With rapid developments in 3D printing, it is not surprising to see a installation that utilizes 3d printing to create concrete molds. A recent project project by XtreeE, from France, is an organic truss-style support structure cast from ductal concrete. This framework support is part of the entrance to a preschool in Provence.
The project was designed by Marc Dalibard, XtreeE was the brainchild behind the concrete column process. The finished pieces are13 ft tall and match the concrete of the preschool building. To create the structure, XtreeE programmed an industrial robot arm to extrude a special mixture of concrete to form the “envelope,” or mold, of the organic structure. This printed layer functions as the outer and inner mold components. The hollow envelope was then filled with LafargeHolcim ductal concrete and filled to remove the appearance of each printed layer, creating a smooth surface that calls to mind the twisted roots of a tree.
The structure was printed in segments at the XtreeE studio and then assembled on site.
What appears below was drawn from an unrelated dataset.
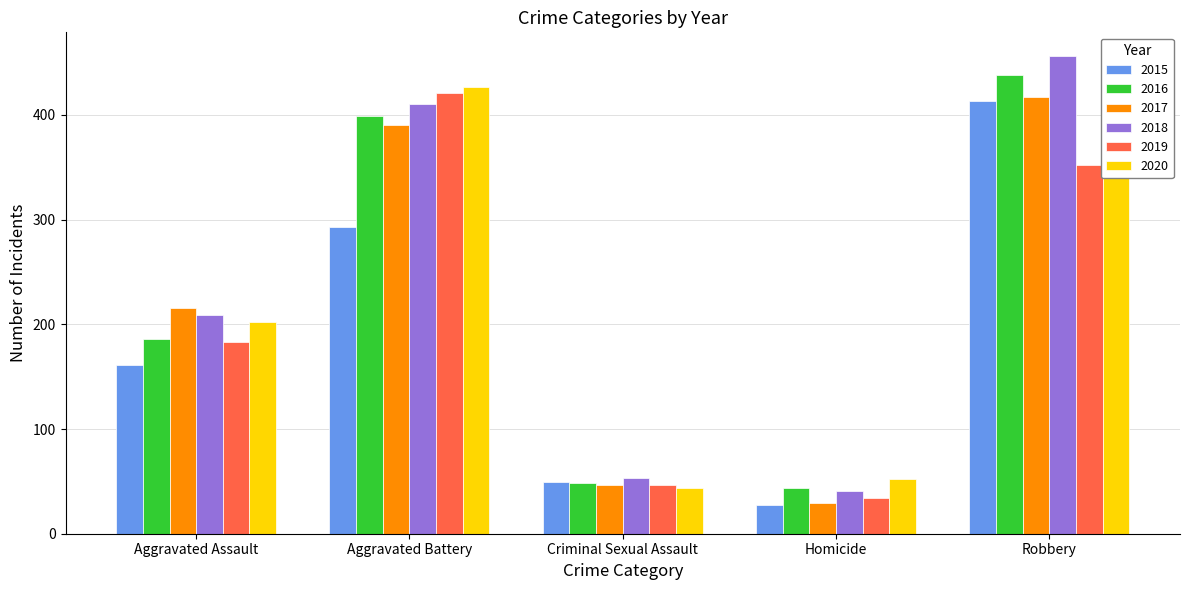

At which category is the sum across all series the highest?

Robbery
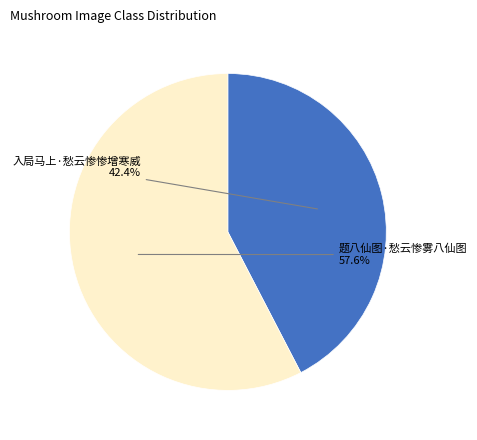

Rank the categories by value from lowest to highest.

入局马上·愁云惨惨增寒威, 题八仙图·愁云惨雾八仙图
The printing process alone took over 15 hours–however, once the print program is written, it could in theory be used to produce a large number of identical concrete supports with less human labor than traditional methods. After the final geometry was designed by topological optimization, it was divided in four elements for prefabrication. XtreeE’s team then generated the tool-paths and 3D-printed the envelope.
Concrete was then poured into the envelope and the elements of the post were assembled. The post was then installed on site and patched to remove the 3d printed mold tooling lines. The final step was to polish out the 3d tree branches, which left a smooth, natural looking finish.